Tennessee officials want to integrate the student-achievement information into its program-accreditation cycle. The state is in the beginning stages of drafting such rules, Ms. Miller said.
But according to a review by the Washington-based Center on American Progress, only five of the 12 states that won RTT grants now plan to go beyond the reporting of scores to using them for program accountability. Its author, Edward Crowe, thinks that’s not enough.
“It strikes me as pretend accountability,” said Mr. Crowe, a consultant with the Woodrow Wilson National Fellowship Foundation, which runs a grant program to improve schools of education. “The history in teacher education is that nothing will happen, unless there is sustained external pressure to force programs to take a look at their own results.”
Another question that remains unanswered is whether public reporting will affect the larger marketplace in which such programs operate. None of the university administrators interviewed said they had experienced a notable increase or decrease in applications that they could trace back to the publicly reported value-added results. Nor is it clear whether districts and schools are using the information when hiring.

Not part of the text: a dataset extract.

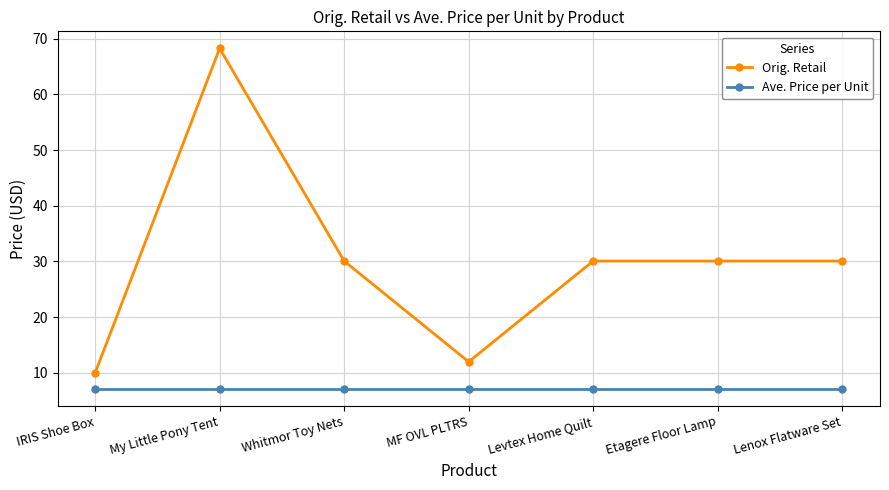

Reading left to right, what are all the values shown in this chart?

Orig. Retail: 10.0	68.3	30.1	12.0	30.1	30.1	30.1
Ave. Price per Unit: 7.1	7.1	7.1	7.1	7.1	7.1	7.1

Some, like Mr. Noell of LSU, hold out hope that value-added will ultimately become so integrated into program improvement that it will eventually spur even greater changes.
“There could come a day where there are either no or few negative outliers,” Mr. Noell said. “And then I think you reset the conversation altogether. How can you raise the bar for teacher education overall? Wouldn’t it be nice to have new teachers who are as good on average as veteran educators?”